Although the minority view depends on a strict interpretation of the Code, the holding in Lowenschuss takes the analysis a step further. In fact, the Ninth Circuit holding in Lowenschuss provides the strongest support for denying confirmation of plans that include non-debtor releases and injunctions intended to protect third parties. In Lowenschuss, the debtor's plan contained a global release for the debtor, the debtor's children, the debtor's professional corporation and the pension plan for the debtor's professional corporation, as well as a release of all liens against certain trusts, custodian accounts and the pension plan, and a satisfaction of all outstanding judgments, executions and levies against released persons and their affiliates. Lowenschuss, 67 F.3d at 1401.
The Lowenschuss court rejected the debtor's argument that the global release was appropriate. The court first noted that bankruptcy courts lack the power to confirm plans of reorganization that do not comply with applicable Code provisions as required by 11 U.S.C. §1129(a)(1). The court then noted that the plain language of §524(e) does not provide for the release of third parties from liability and the inclusion of such releases is inconsistent with the Code. This interpretation, it stated, was consistent with a long line of Ninth Circuit law that holds that §524(e) precludes a bankruptcy court from discharging liabilities of non-debtors. Lowenschuss, 67 F.3d at 1401-02, citing American Hardwoods Inc. v. Deutsche Credit Corp. (In re American Hardwoods Inc.), 885 F.2d 621, 626 (9th Cir. 1989); Underhill v. Roay, 769 F.2d 1426, 1432 (9th Cir. 1985); Commercial Wholesalers Inc. v. Investors Commercial Corp., 172 F.2d 800, 801 (9th Cir. 1949).
The court rejected the notion that the general equitable powers bestowed upon a bankruptcy court under §105(a) permits a court to approve such releases. The court noted that this argument was specifically rejected in its holding in American Hardwoods. See American Hardwoods, 885 F.2d at 625-26. Section 105, the court held, "does not authorize relief inconsistent with more specific law...[and] the specific provision of §524 displaces the court's equitable powers under §105 to order the permanent relief [against the non-debtor] sought by [the debtor]." Lowenschuss, 67 F.3d at 1402, citing American Hardwoods, 885 F.2d at 625-26.
The strong support for the court's decision comes from the court's inclusion of an analysis of the 1994 amendments to the Bankruptcy Code and the resulting addition of §524(g). Under this provision, bankruptcy courts are permitted to issue injunctions against third parties to prevent litigation in asbestos cases where certain conditions are satisfied. The Lowenschuss court stated that "[t]he numerous conditions of §524(g) make it clear that this subsection constitutes a narrow rule specifically designed to apply in asbestos cases only.... That Congress provided explicit authority to bankruptcy courts to issue injunctions in favor of third parties in an extremely limited class of cases reinforces the conclusion that §524(e) denies such authority in other non-asbestos cases." Lowenschuss, 67 F.3d 1402, n.6.

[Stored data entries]

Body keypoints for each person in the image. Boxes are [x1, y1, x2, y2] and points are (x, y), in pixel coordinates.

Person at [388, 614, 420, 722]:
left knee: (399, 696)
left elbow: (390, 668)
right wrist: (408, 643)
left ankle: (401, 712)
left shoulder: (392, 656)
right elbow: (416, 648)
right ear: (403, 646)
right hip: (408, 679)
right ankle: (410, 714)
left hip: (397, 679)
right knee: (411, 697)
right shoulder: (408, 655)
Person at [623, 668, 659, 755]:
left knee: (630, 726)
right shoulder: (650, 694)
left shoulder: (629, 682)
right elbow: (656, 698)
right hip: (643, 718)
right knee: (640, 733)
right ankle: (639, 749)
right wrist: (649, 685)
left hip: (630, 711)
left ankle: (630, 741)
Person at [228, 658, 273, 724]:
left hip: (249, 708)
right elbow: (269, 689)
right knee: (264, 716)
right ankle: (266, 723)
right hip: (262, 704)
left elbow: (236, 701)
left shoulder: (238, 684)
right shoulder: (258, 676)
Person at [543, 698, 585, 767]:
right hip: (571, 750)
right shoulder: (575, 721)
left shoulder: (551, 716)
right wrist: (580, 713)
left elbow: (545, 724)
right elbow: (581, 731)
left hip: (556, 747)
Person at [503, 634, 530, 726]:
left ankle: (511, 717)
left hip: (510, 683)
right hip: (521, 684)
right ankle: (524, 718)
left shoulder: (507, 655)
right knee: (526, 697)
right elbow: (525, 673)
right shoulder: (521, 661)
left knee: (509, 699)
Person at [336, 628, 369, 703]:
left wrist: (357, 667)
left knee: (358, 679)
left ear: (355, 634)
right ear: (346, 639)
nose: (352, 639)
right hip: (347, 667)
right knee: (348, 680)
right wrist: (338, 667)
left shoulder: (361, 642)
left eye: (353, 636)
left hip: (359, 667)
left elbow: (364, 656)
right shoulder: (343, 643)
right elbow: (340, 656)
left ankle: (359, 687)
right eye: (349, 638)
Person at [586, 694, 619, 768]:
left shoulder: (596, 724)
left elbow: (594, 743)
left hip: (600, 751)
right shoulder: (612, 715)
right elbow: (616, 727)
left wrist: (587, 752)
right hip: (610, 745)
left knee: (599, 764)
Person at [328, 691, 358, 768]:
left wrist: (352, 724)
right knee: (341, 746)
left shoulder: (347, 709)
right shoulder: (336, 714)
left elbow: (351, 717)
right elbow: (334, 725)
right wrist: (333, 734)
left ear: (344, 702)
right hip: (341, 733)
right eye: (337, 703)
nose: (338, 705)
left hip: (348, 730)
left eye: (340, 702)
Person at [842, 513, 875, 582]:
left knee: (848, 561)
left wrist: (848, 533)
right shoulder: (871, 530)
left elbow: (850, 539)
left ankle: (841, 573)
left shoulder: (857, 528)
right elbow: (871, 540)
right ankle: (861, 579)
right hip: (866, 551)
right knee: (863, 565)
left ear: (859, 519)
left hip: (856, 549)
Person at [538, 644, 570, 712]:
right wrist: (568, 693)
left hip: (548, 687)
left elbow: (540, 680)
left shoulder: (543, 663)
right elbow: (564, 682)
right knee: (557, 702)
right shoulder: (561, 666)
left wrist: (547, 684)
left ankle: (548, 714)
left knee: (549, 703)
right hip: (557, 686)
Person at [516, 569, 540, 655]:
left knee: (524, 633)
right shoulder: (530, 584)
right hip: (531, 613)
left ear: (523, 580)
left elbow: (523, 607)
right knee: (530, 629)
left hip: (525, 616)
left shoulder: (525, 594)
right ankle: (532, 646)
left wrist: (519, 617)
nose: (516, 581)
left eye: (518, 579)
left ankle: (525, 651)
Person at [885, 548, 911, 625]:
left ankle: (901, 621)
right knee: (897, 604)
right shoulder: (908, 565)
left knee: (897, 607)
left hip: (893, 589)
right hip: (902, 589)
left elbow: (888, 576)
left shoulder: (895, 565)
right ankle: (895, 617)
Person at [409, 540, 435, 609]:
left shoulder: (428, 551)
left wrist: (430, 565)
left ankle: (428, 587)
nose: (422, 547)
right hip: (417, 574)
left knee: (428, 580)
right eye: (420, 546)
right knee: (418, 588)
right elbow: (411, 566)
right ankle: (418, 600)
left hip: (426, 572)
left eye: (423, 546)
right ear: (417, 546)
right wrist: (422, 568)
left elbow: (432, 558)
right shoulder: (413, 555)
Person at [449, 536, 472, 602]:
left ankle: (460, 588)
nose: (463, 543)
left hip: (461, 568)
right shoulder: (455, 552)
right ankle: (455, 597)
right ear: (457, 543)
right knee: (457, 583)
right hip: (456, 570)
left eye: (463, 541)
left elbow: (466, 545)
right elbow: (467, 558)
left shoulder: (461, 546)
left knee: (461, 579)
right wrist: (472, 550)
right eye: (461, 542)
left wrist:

=== TASK DIRECTIONS ===
Please answer these questions using the passage on the Lowenschuss ruling, one per line:
(a) Which federal circuit issued the holding in Lowenschuss?
(b) In which earlier holding had the court specifically rejected the argument based on §105(a)?
(c) Which subsection, added after the 1994 amendments, lets bankruptcy courts issue injunctions against third parties in asbestos cases?

=== RESPONSE ===
(a) The Ninth Circuit.
(b) American Hardwoods.
(c) §524(g).